Don't laugh, Larry would strike unseen from the shadows and Curly...well, Curly once toppled a dictatorship with the key from a Sardine tin.

Mike Holmes

QuoteSo since the size of your bid only determines how much you will lose or give to your opponent, you want to keep the bids small.
That's not the total picture. The size of the bid also indicates how many points the opponent may lose. That is, typically the loser of the exchange forfiets x 1. So if I bid 20 and I win, you lose the 20 points.

Does that make it make sense?

The book has a little note on strategy regarding this, which is correct. That being that if you have the smaller Trait being rolled against, you want to go big and drive the opponent to zero quickly because it's more likely that fewer long odds rolls will come up than more.
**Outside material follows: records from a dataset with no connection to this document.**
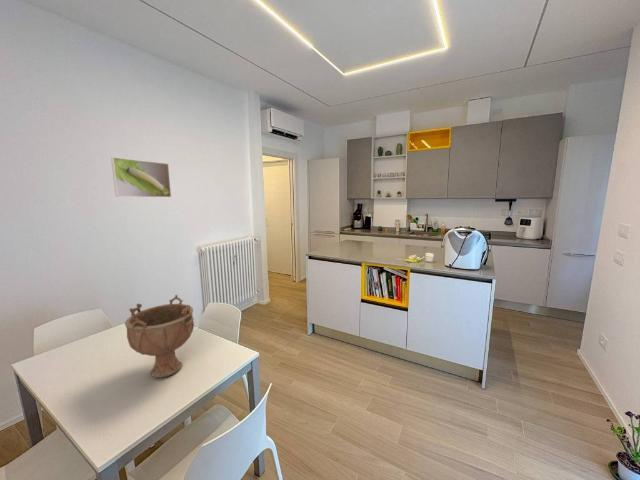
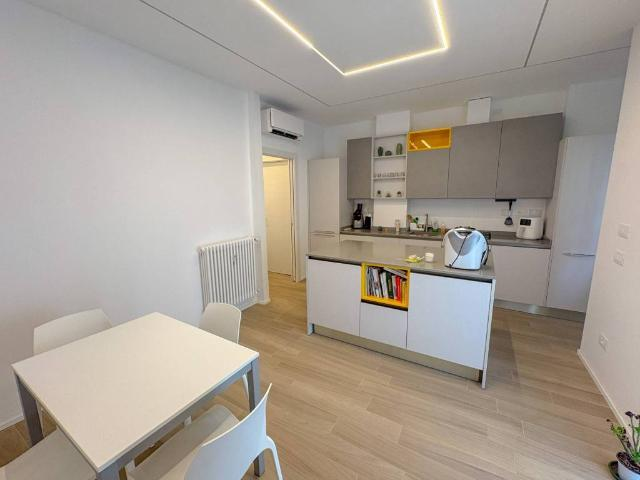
- decorative bowl [124,294,195,379]
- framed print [110,156,172,198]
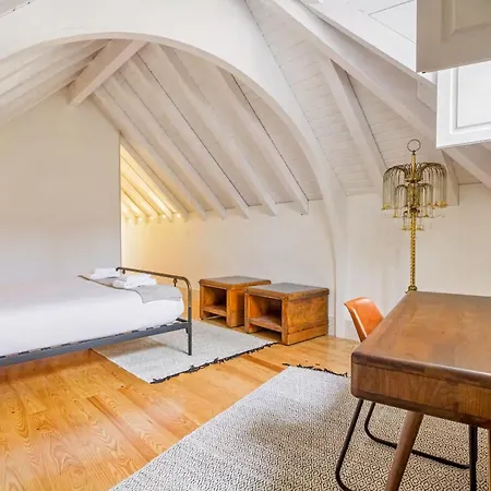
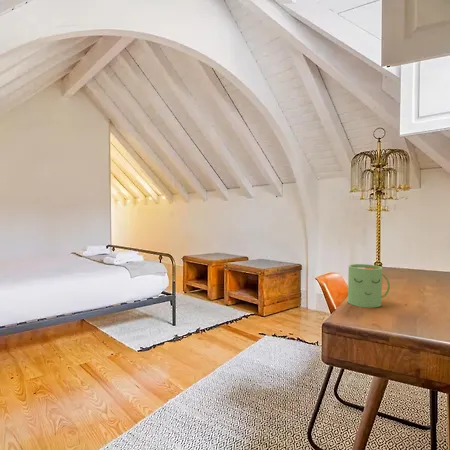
+ mug [347,263,391,309]
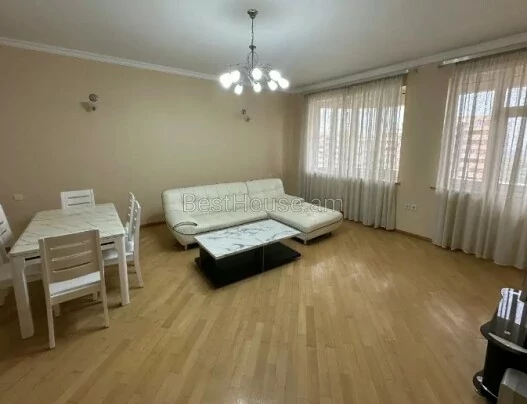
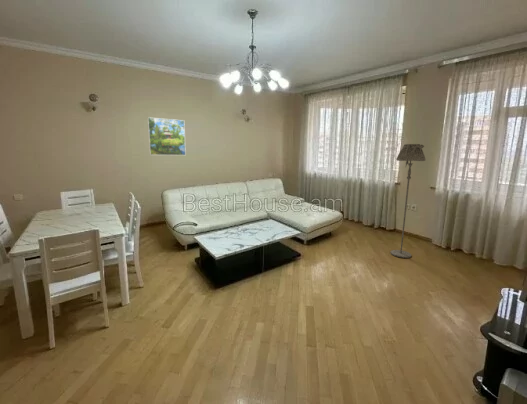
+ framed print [147,116,187,156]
+ floor lamp [389,143,426,259]
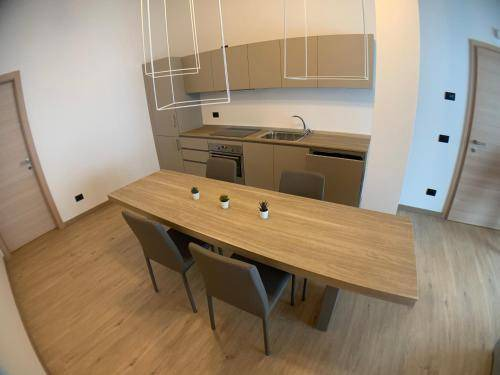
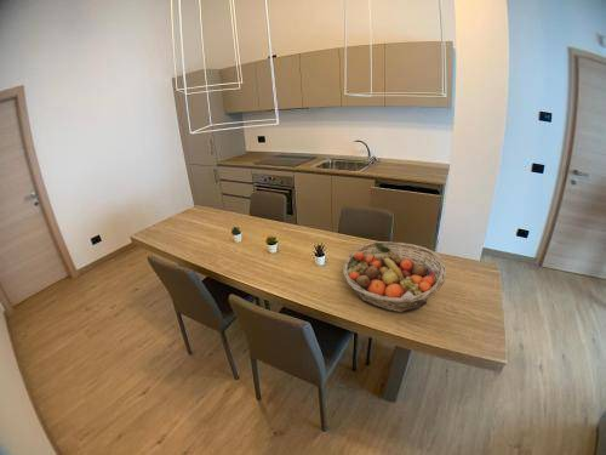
+ fruit basket [342,240,447,313]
Actually, all that gets skewed if anyone has any edges which makes you want to go lower for efficiency's sake.

Mike
Member of Indie Netgaming
-Get your indie game fix online.

Ron Edwards

Hello,

One thing we figured out very early in playing Hero Wars is that only one Bid is "in action" at a time, per [roll vs. opposed roll]. In other words, it's not [his Bid and roll] vs. [your Bid and roll], which is where I think you're running into a mistaken reading. It's [your Bid, your roll vs. his roll], then [his Bid, his roll vs. your roll]. This is why the sequence of actions, and often the expenditure of points to bump yourself forward in the sequence, is a big deal.

Best,
Ron

bluegargantua

Ron,

 Bingo!  I had been reading it as:  Both sides put up a stake and roll.  One stake per roll makes a lot more sense and all the other strategies become meaningful.  In particular, under my erroneous reading there was no way to drive anyone to much less than 0 because you couldn't force your opponent to dump enough points for a serious loss.

 OK, consider my question answered.  Man, I hope the new edition is better (it could hardly fail to be but still...).

later
Tom
The Three Stooges ran better black ops.

Don't laugh, Larry would strike unseen from the shadows and Curly...well, Curly once toppled a dictatorship with the key from a Sardine tin.